What You Need to Know about Juneteenth, Celebration of Black Americans Freedom from Slavery

 

This Friday is Juneteenth, the United States' oldest known celebration of the end of slavery. Although celebrated by African Americans for generations, it was in 2021 when then President Joe Biden signed the Juneteenth National Independence Day Act into law, granting every federal employee a day off annually on June 19 to commemorate the day Black slaves learned they had been freed. 

The Birmingham Public Library will join City of Birmingham employees in having the holiday off this Friday, June 19. Some BPL locations are hosting programs this week celebrating Juneteenth.

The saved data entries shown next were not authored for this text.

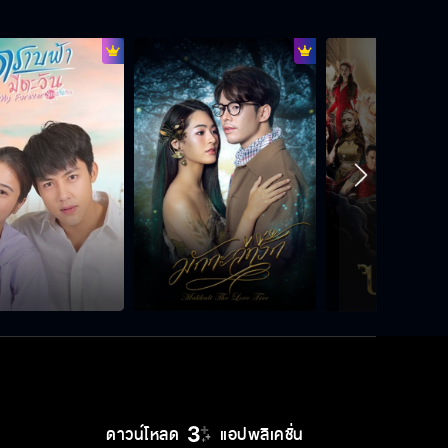
คนสมัยนี้ไว้ใจไม่ได้ มันอันตราย...เป็น
ห่วง
แทนเศร้า แทนร้องไห้
แทนเจ็บตีน ไปดูตีนแทน
ตัวเธอนี่มันเบาหวิวเหมือนตุ๊กตายาง
เลยนะ
ดาวน์โหลด
แอปพลิเคชั่น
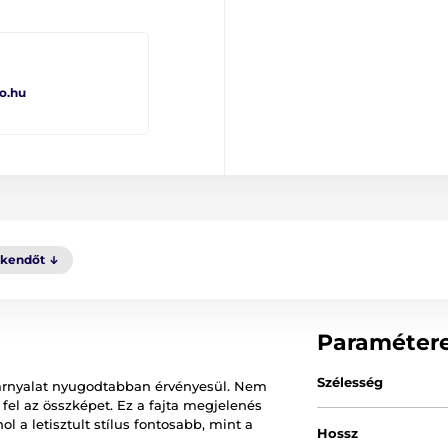
o.hu
kkendőt
Paraméter
Szélesség
ld árnyalat nyugodtabban érvényesül. Nem
fel az összképet. Ez a fajta megjelenés
ol a letisztult stílus fontosabb, mint a
Hossz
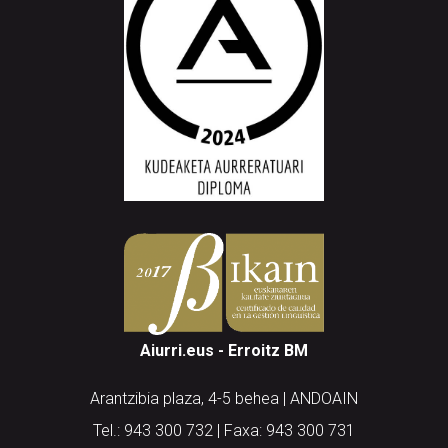
Aiurri.eus - Erroitz BM
Arantzibia plaza, 4-5 behea | ANDOAIN
Tel.: 943 300 732 | Faxa: 943 300 731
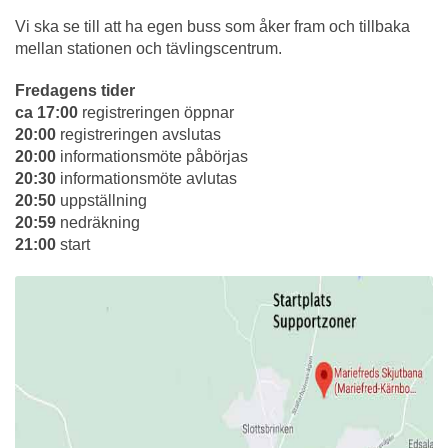
Vi ska se till att ha egen buss som åker fram och tillbaka
mellan stationen och tävlingscentrum.
Fredagens tider
ca 17:00
registreringen öppnar
20:00
registreringen avslutas
20:00
informationsmöte påbörjas
20:30
informationsmöte avlutas
20:50
uppställning
20:59
nedräkning
21:00
start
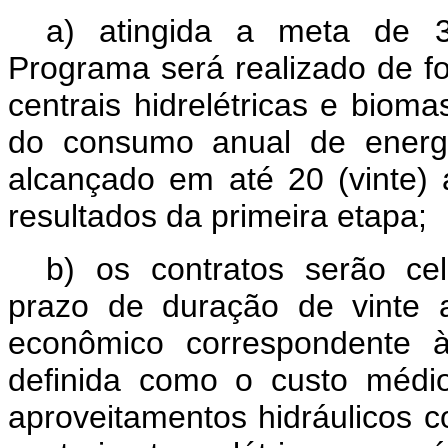
a) atingida a meta de 
Programa será realizado de f
centrais hidrelétricas e bio
do consumo anual de energia
alcançado em até 20 (vinte) 
resultados da primeira etapa;
b) os contratos serão c
prazo de duração de vinte 
econômico correspondente à
definida como o custo médi
aproveitamentos hidráulicos 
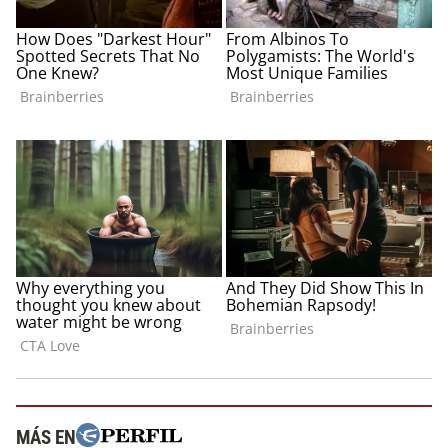
MÁS EN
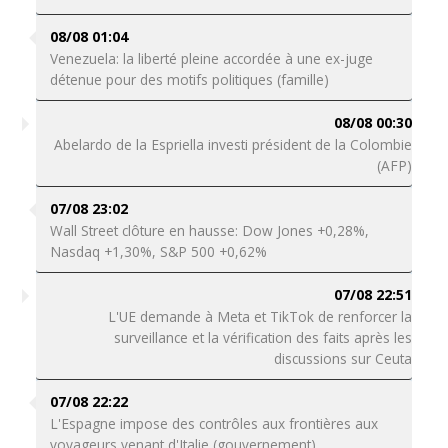
08/08 01:04
Venezuela: la liberté pleine accordée à une ex-juge
détenue pour des motifs politiques (famille)
08/08 00:30
Abelardo de la Espriella investi président de la Colombie
(AFP)
07/08 23:02
Wall Street clôture en hausse: Dow Jones +0,28%,
Nasdaq +1,30%, S&P 500 +0,62%
07/08 22:51
L'UE demande à Meta et TikTok de renforcer la
surveillance et la vérification des faits après les
discussions sur Ceuta
07/08 22:22
L'Espagne impose des contrôles aux frontières aux
voyageurs venant d'Italie (gouvernement)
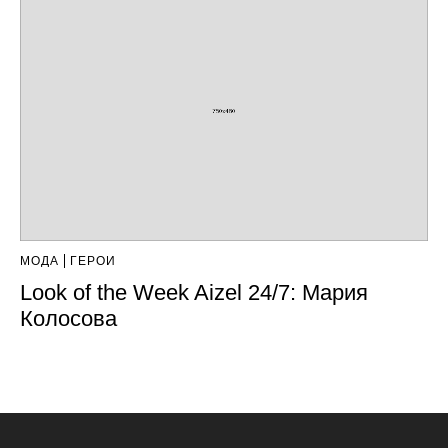
МОДА
ГЕРОИ
Look of the Week Aizel 24/7: Мария
Колосова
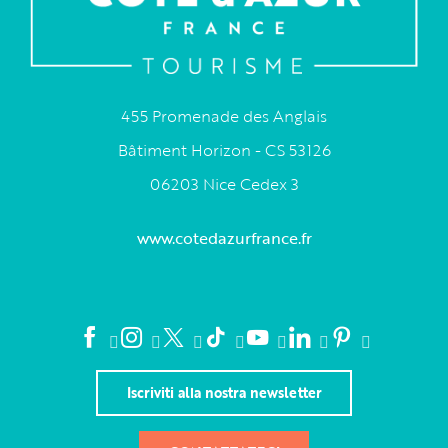
455 Promenade des Anglais
Bâtiment Horizon - CS 53126
06203 Nice Cedex 3
www.cotedazurfrance.fr
Iscriviti alla nostra newsletter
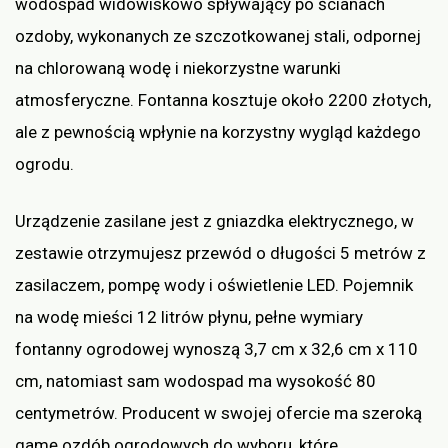
wodospad widowiskowo spływający po ścianach
ozdoby, wykonanych ze szczotkowanej stali, odpornej
na chlorowaną wodę i niekorzystne warunki
atmosferyczne. Fontanna kosztuje około 2200 złotych,
ale z pewnością wpłynie na korzystny wygląd każdego
ogrodu.
Urządzenie zasilane jest z gniazdka elektrycznego, w
zestawie otrzymujesz przewód o długości 5 metrów z
zasilaczem, pompę wody i oświetlenie LED. Pojemnik
na wodę mieści 12 litrów płynu, pełne wymiary
fontanny ogrodowej wynoszą 3,7 cm x 32,6 cm x 110
cm, natomiast sam wodospad ma wysokość 80
centymetrów. Producent w swojej ofercie ma szeroką
gamę ozdób ogrodowych do wyboru, które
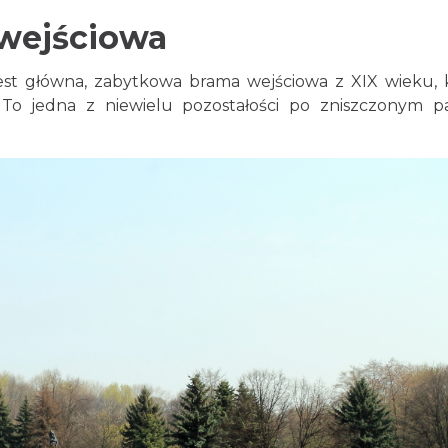
wejściowa
 główna, zabytkowa brama wejściowa z XIX wieku, 
. To jedna z niewielu pozostałości po zniszczonym p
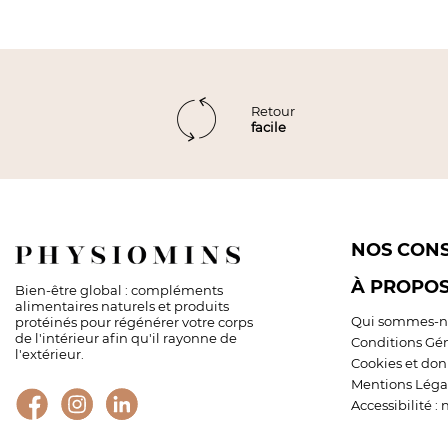
Retour
facile
NOS CONS
À PROPO
Bien-être global : compléments
alimentaires naturels et produits
Qui sommes-n
protéinés pour régénérer votre corps
de l'intérieur afin qu'il rayonne de
Conditions Gé
l'extérieur.
Cookies et don
Mentions Léga
Accessibilité 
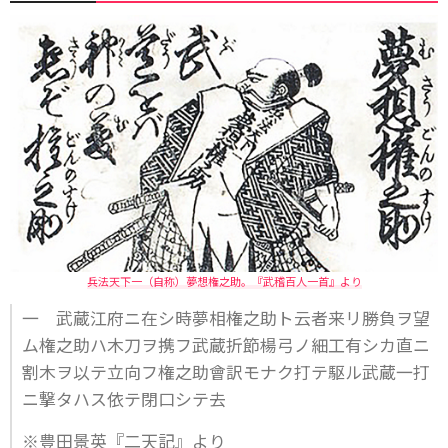
兵法天下一（自称）夢想権之助。『武稽百人一首』より
一 武蔵江府ニ在シ時夢相権之助ト云者来リ勝負ヲ望
ム権之助ハ木刀ヲ携フ武蔵折節楊弓ノ細工有シカ直ニ
割木ヲ以テ立向フ権之助會訳モナク打テ駆ル武蔵一打
ニ撃タハス依テ閉口シテ去
※豊田景英『二天記』より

From 1 p.m. to 2 p.m. on Wednesday, June 17, patrons at West End Branch will make Juneteenth bracelets using beads. On Thursday, June 18, starting at 10 a.m., Inglenook Branch Library is hosting a Juneteenth program in which patrons can also make Juneteenth bracelets. Come early a supplies are limited.   

What is Juneteenth?

Juneteenth stands for June 19, 1865, the day enslaved people in Galveston, Texas, discovered President Abraham Lincoln's Emancipation Proclamation freed enslaved African Americans in rebel states 2½ years earlier. Juneteeth is also known as Freedom Day or Emancipation Day. 

Although Lincoln's Emancipation Proclamation went into effect Jan. 1, 1863, his executive order did not free all of the 4 million slaves in the U.S. - only those in states that had surrendered to Union forces. 

The Emancipation Proclamation had no teeth in much of the U.S. as it was signed at the midpoint of the U.S. Civil War. General Gordon Granger and his Union soldiers did not arrive with news that all enslaved people had been freed by executive order until June 1865, two months after President Lincoln had been assassinated.  The American Civil War officially ended on June 2, 1865. 


Click here for a listing of Juneteenth events happening this week in Birmingham, the birthplace of the civil rights movement.

Pamela Gordon and Lori Giles from North Birmingham Regional Library will attend the Juneteenth Performing Arts Community Celebration, "Dashikis and Denim,"  on Friday, June 19, 4 p.m. - 7 p.m., at the Pearl Center, 1025 4th Ave. West in Birmingham.  They will have a  library table with Juneteenth crafts, and Pamela will share an African American heritage story.

That event is sponsored by the Alpha Kappa Alpha Sorority Omicron Omega Chapter.